• [TASK ITEM] Which lines of the records below contain the string "pose"? List each one in full, treating uppercase and lowercase as different.

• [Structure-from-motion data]
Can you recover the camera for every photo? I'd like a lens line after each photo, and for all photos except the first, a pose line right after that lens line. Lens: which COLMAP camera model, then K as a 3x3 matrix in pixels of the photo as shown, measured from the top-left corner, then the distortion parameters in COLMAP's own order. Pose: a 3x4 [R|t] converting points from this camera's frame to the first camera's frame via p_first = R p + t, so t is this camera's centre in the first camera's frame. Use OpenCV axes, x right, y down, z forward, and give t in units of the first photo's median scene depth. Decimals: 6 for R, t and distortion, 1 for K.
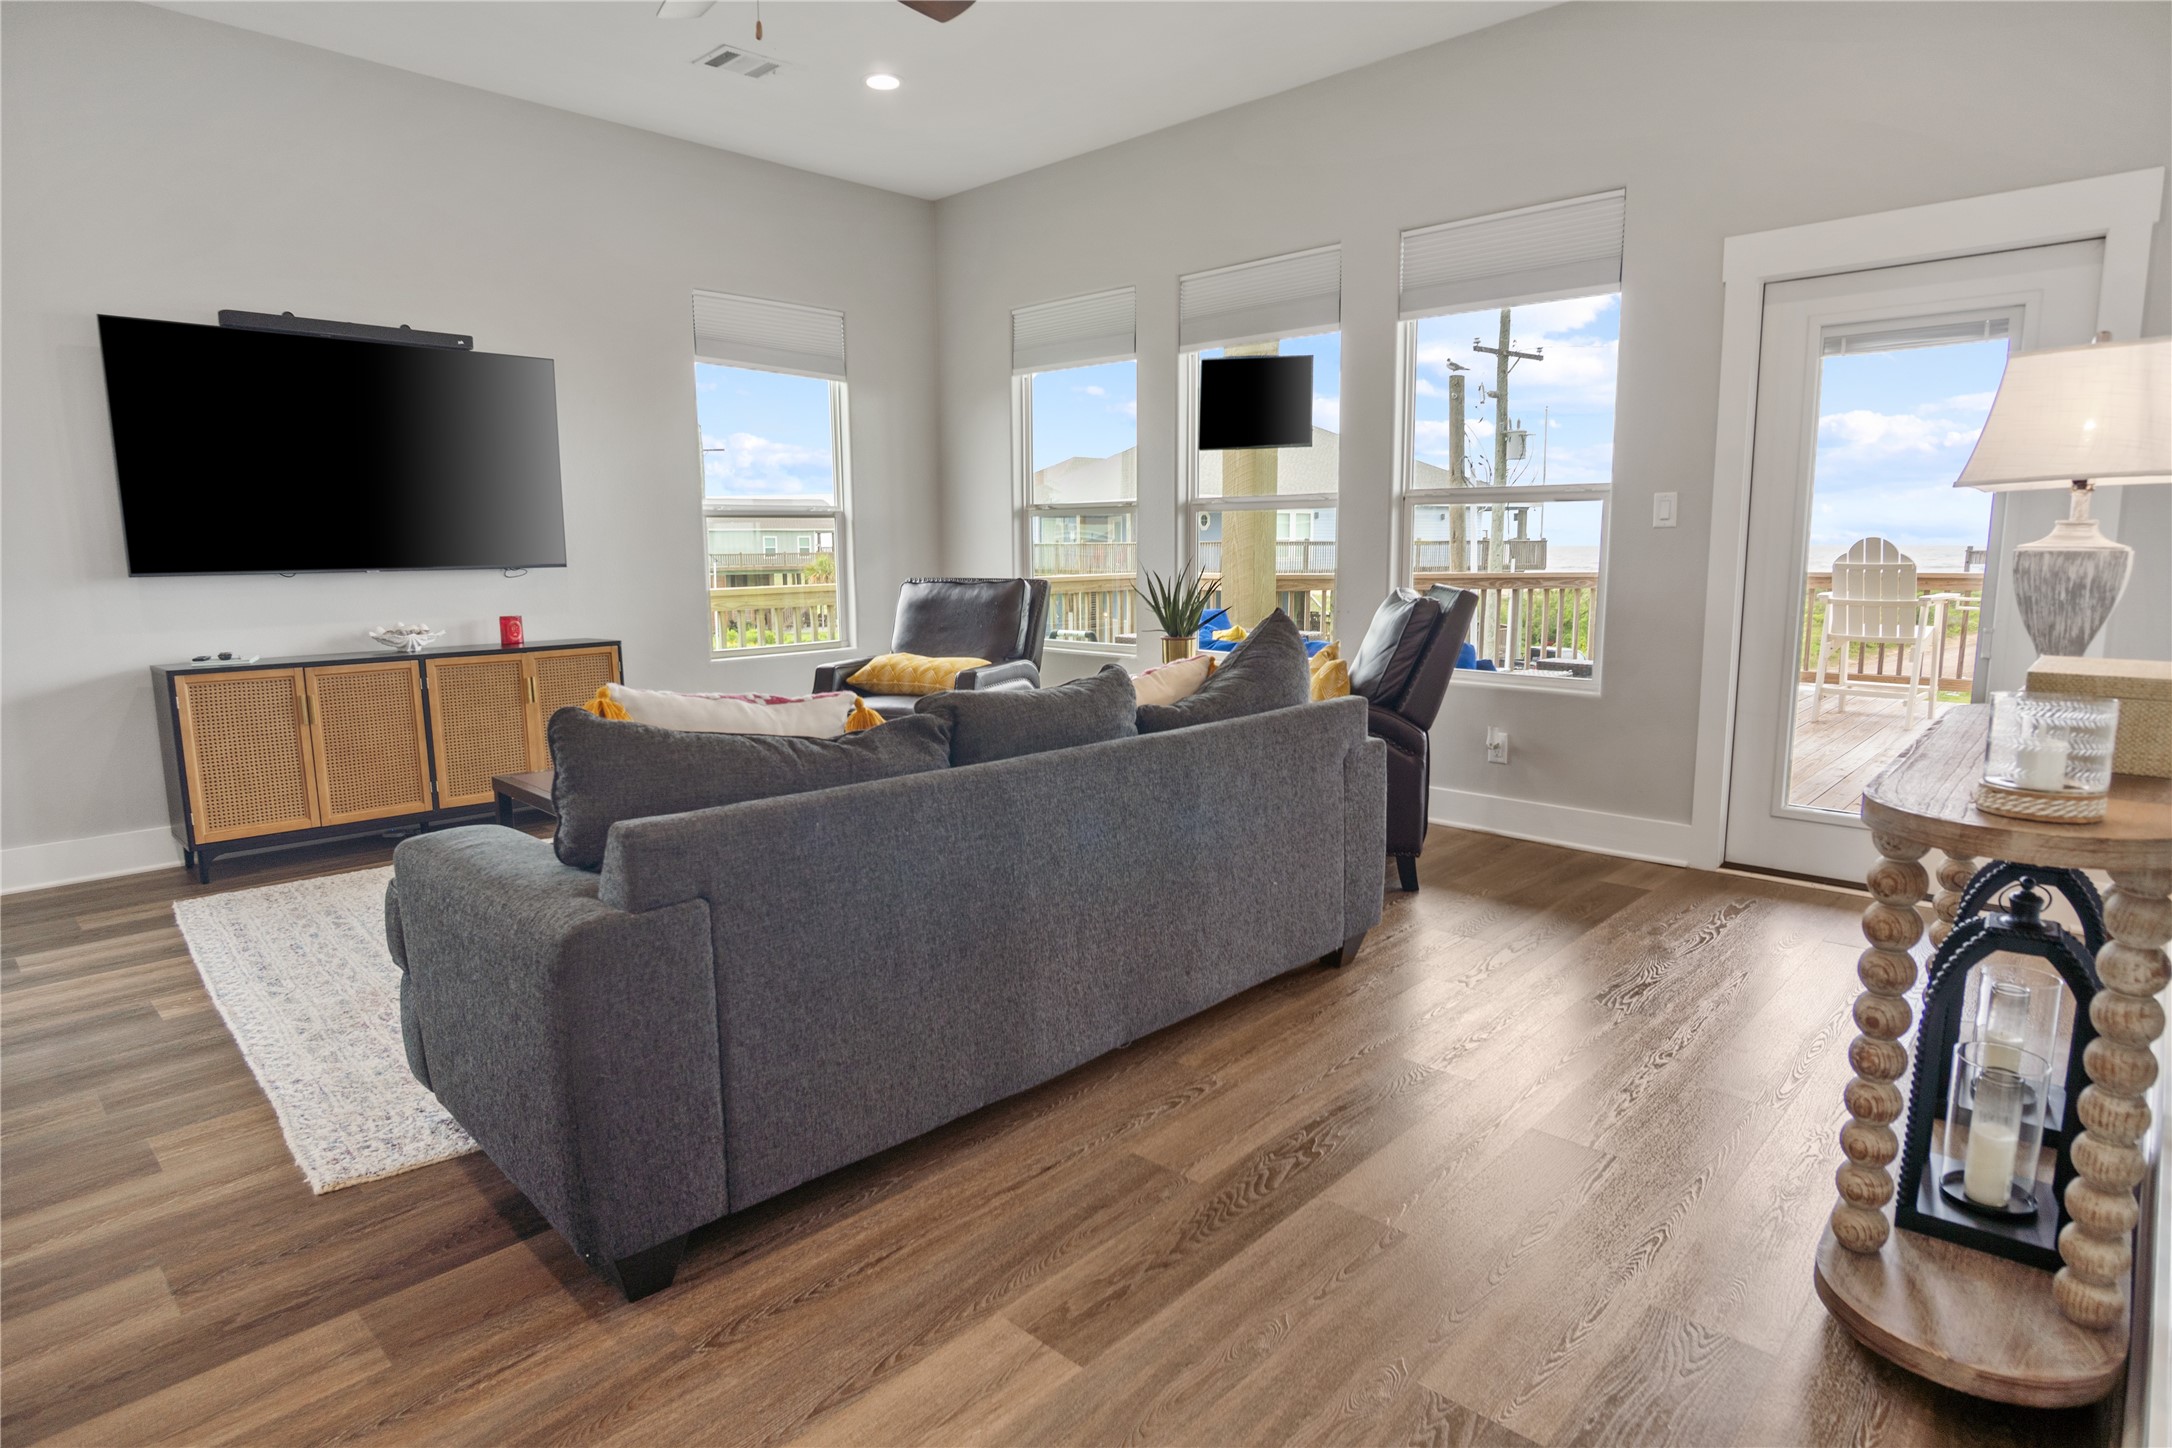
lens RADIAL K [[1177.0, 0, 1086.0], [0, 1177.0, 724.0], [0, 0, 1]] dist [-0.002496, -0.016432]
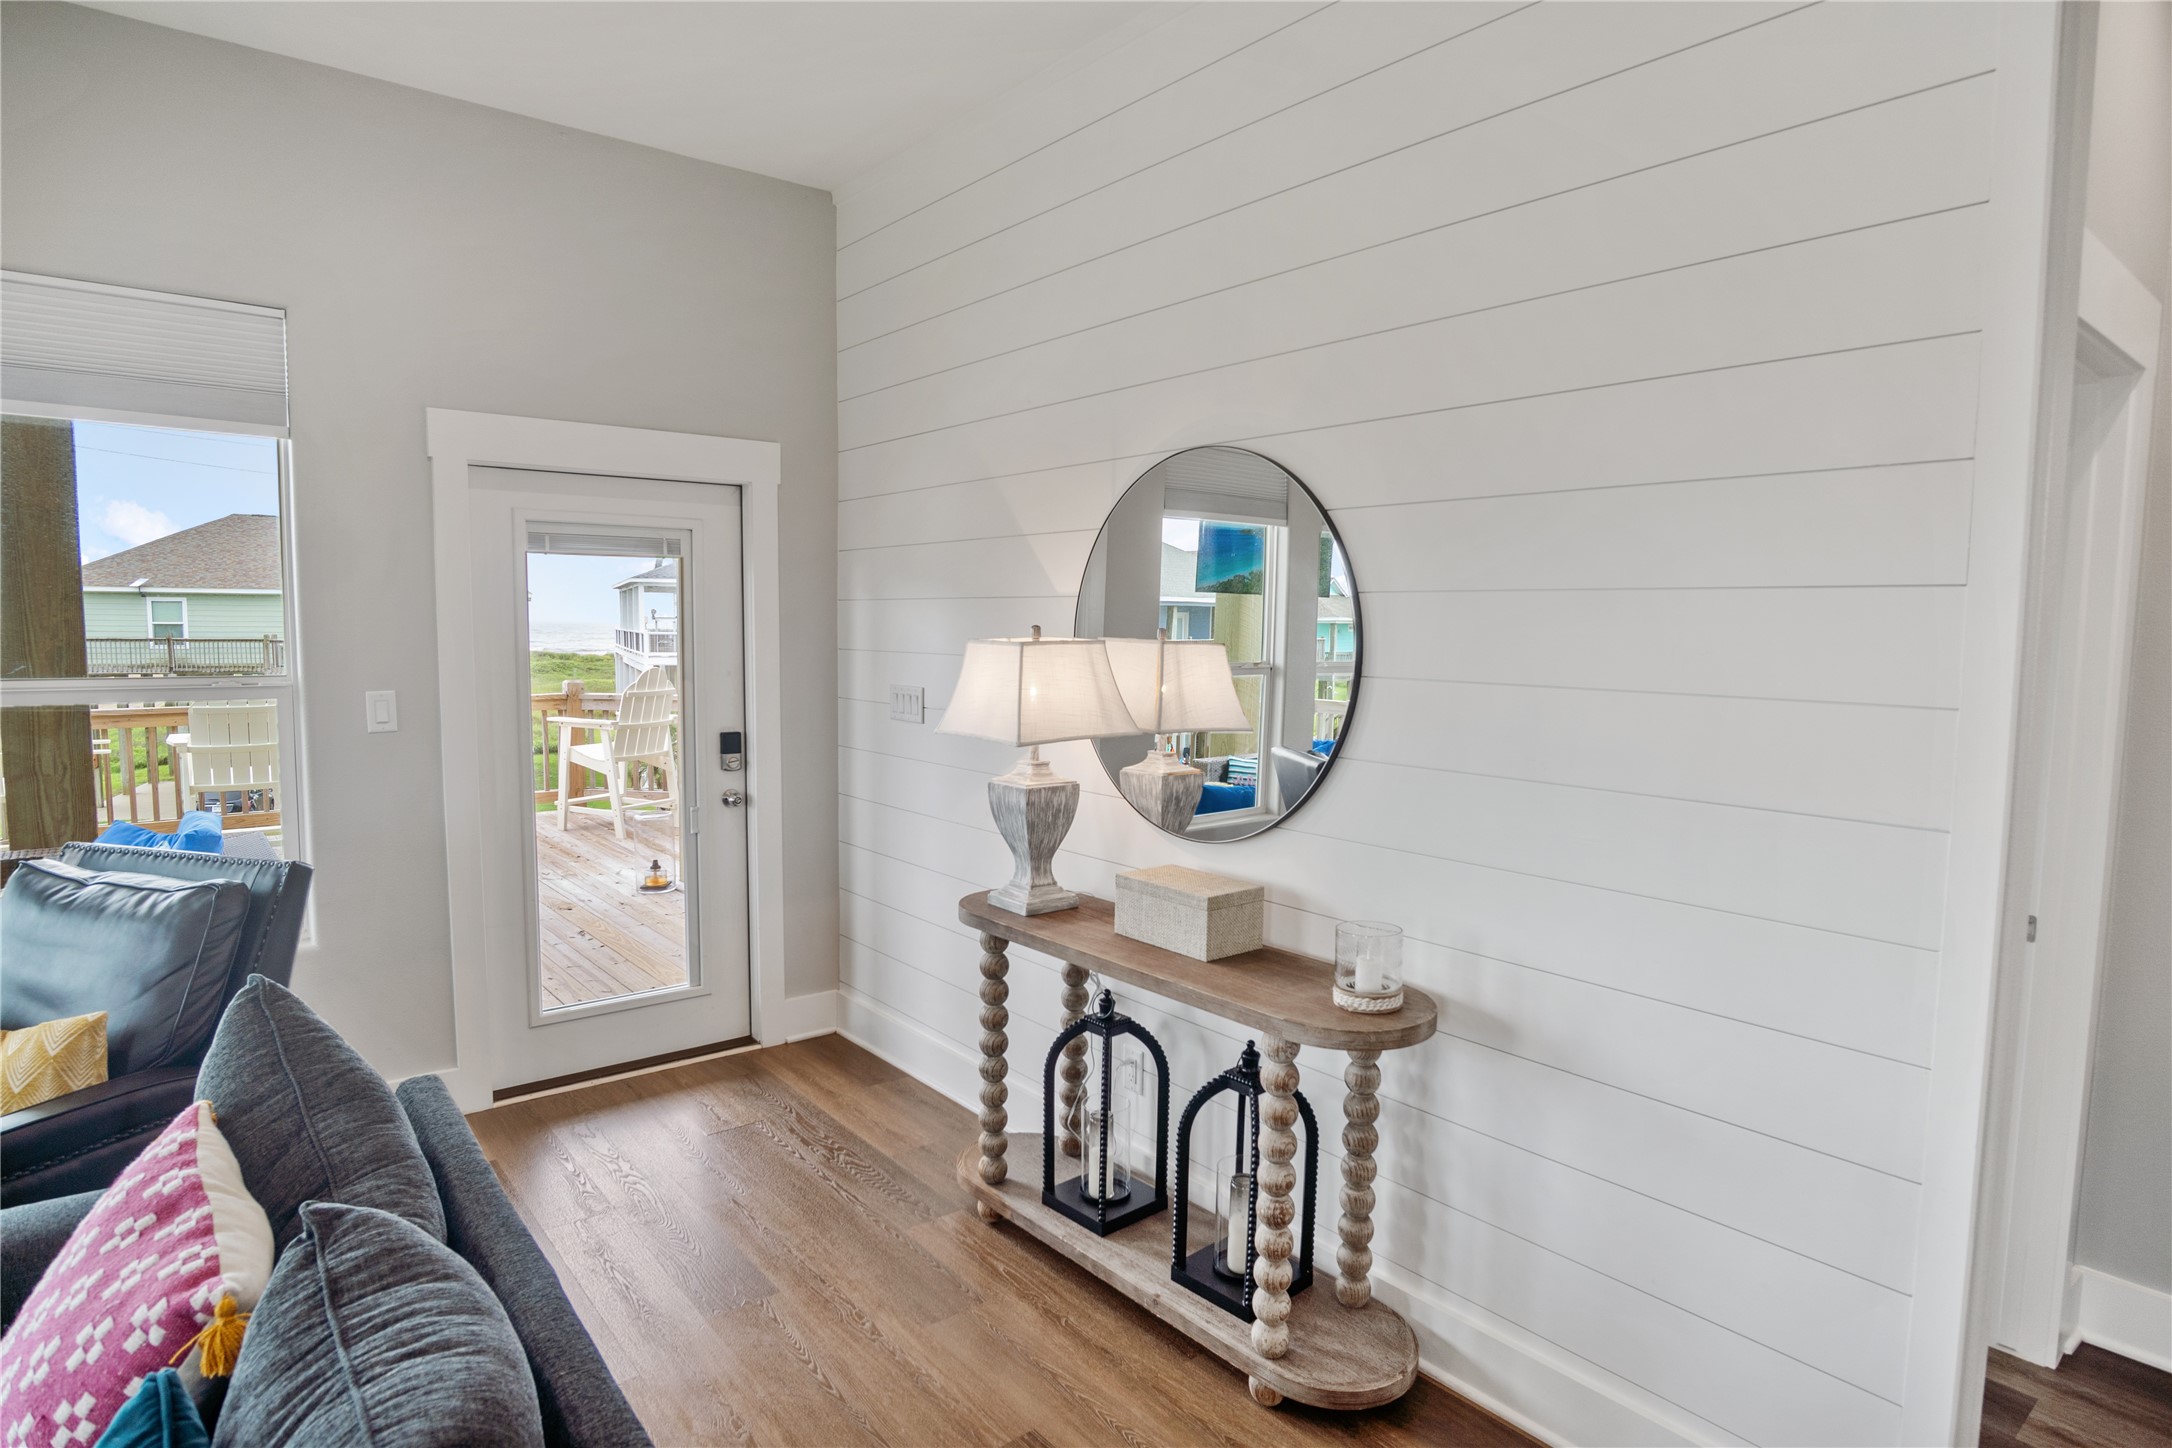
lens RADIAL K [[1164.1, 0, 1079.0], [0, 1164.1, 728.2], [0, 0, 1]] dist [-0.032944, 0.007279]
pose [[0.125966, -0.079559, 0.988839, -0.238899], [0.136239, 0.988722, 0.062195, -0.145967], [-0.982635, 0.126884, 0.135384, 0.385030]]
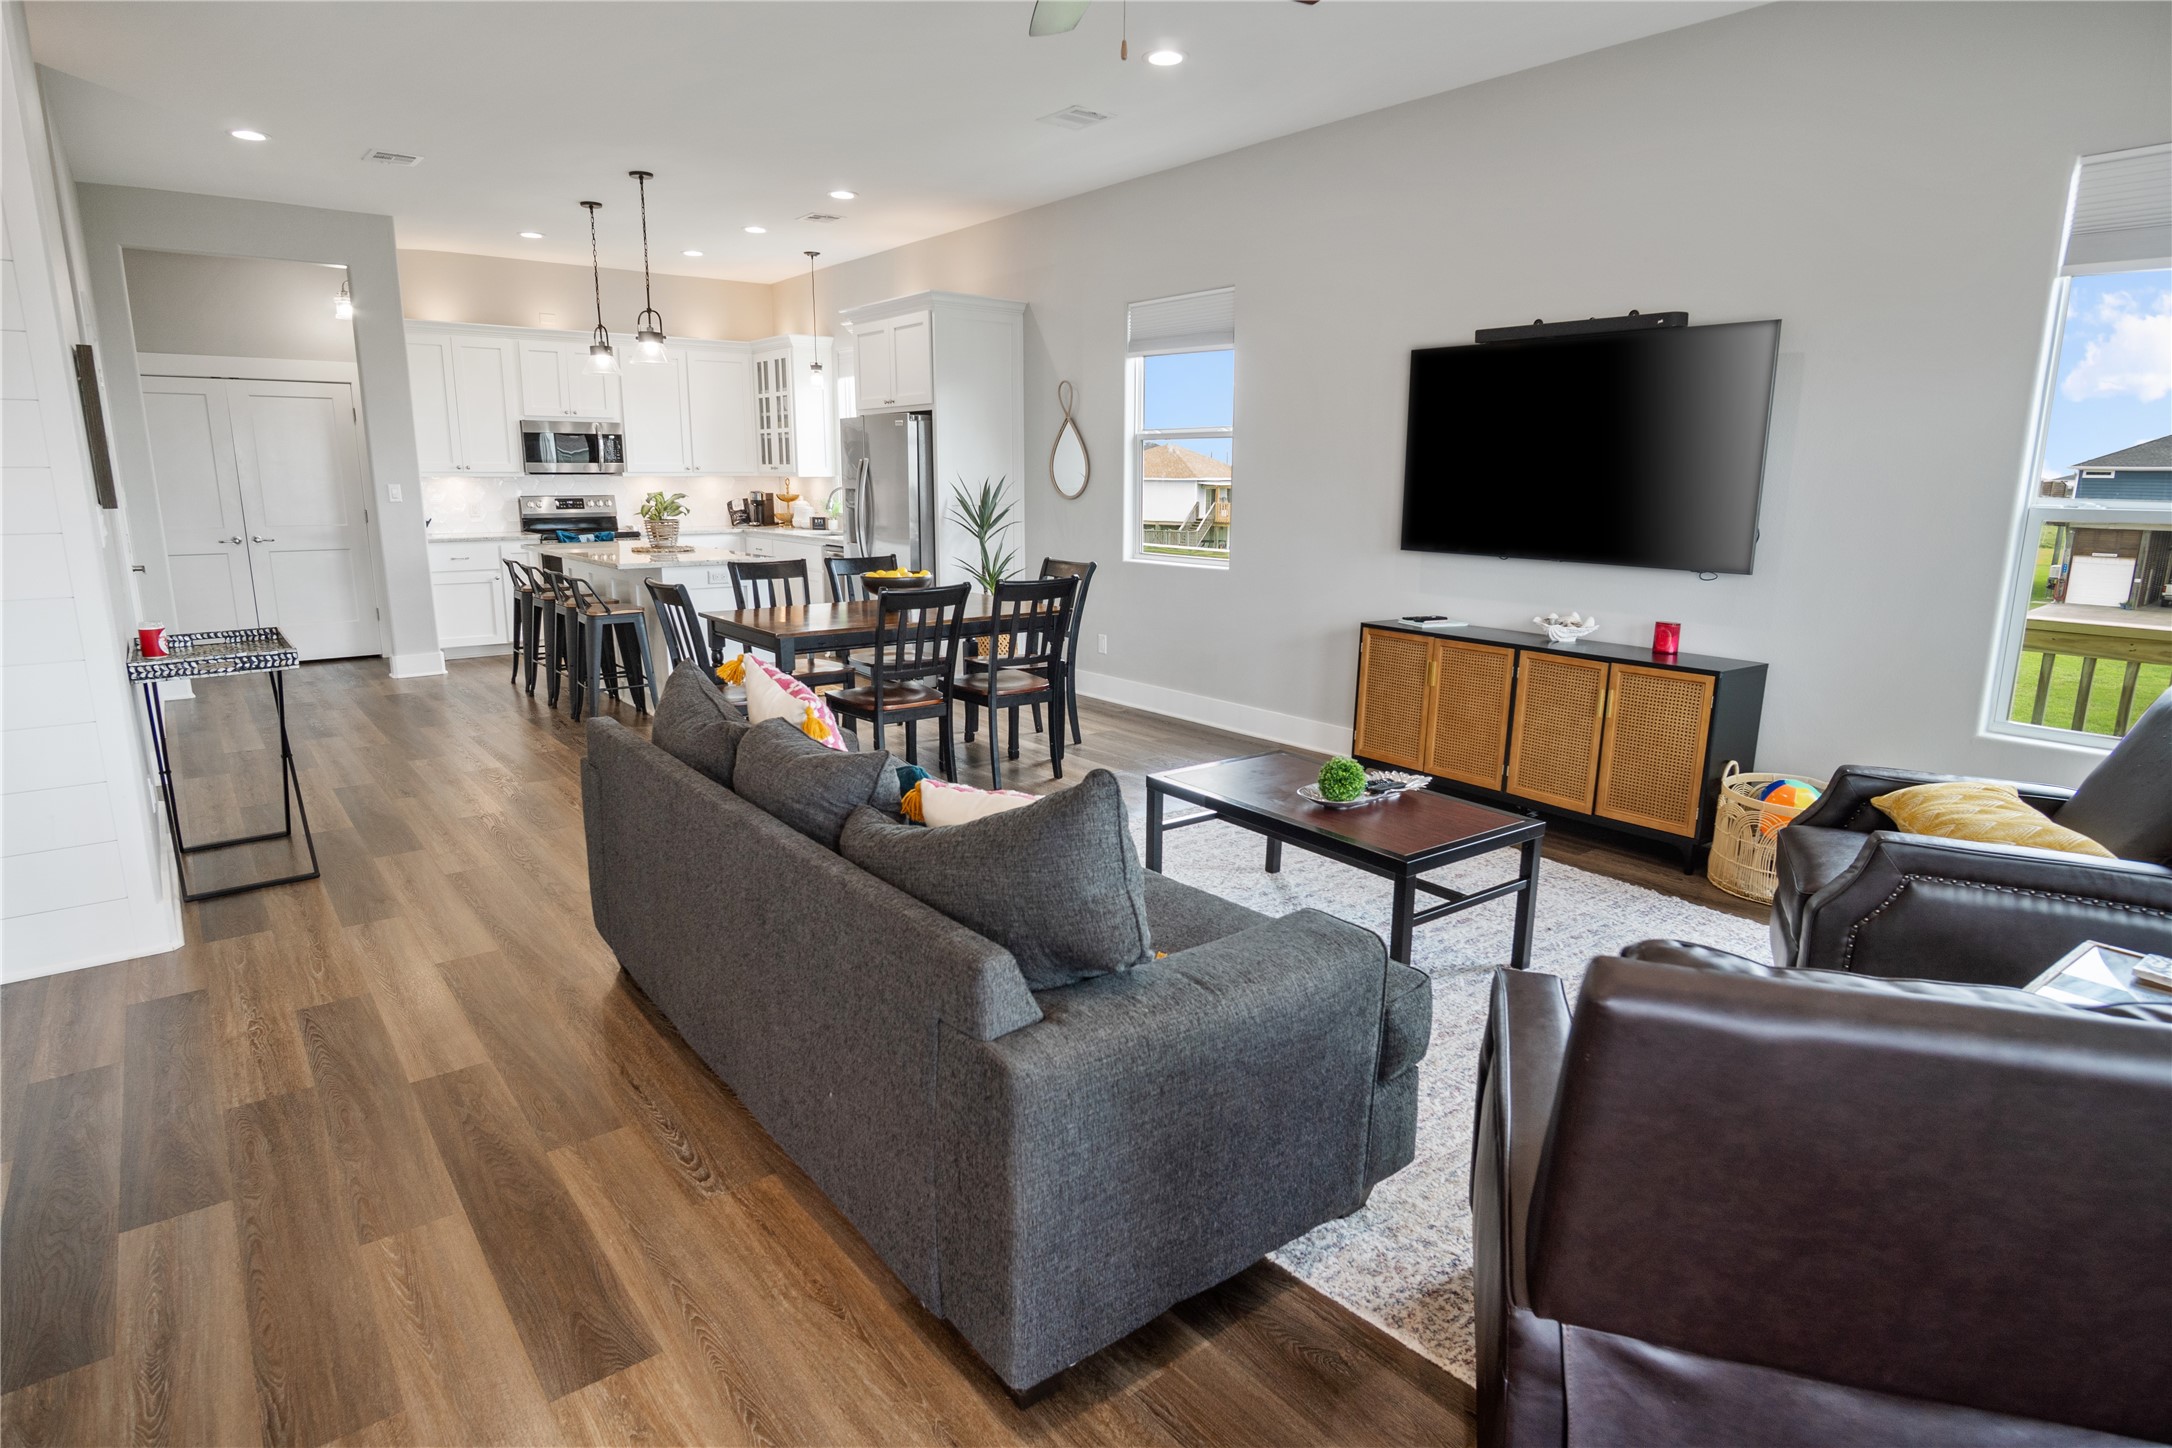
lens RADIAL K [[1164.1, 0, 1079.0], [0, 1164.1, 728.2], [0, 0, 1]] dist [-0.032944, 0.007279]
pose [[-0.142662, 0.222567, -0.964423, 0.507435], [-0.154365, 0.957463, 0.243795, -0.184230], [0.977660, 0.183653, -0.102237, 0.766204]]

• [ANSWER TO THIS PROBLEM]
Can you recover the camera for every photo? I'd like a lens line after each photo, and for all photos except the first, a pose line right after that lens line. Lens: which COLMAP camera model, then K as a 3x3 matrix in pixels of the photo as shown, measured from the top-left corner, then the distortion parameters in COLMAP's own order. Pose: a 3x4 [R|t] converting points from this camera's frame to the first camera's frame via p_first = R p + t, so t is this camera's centre in the first camera's frame. Use OpenCV axes, x right, y down, z forward, and give t in units of the first photo's median scene depth. Decimals: 6 for R, t and distortion, 1 for K.
pose [[0.125966, -0.079559, 0.988839, -0.238899], [0.136239, 0.988722, 0.062195, -0.145967], [-0.982635, 0.126884, 0.135384, 0.385030]]
pose [[-0.142662, 0.222567, -0.964423, 0.507435], [-0.154365, 0.957463, 0.243795, -0.184230], [0.977660, 0.183653, -0.102237, 0.766204]]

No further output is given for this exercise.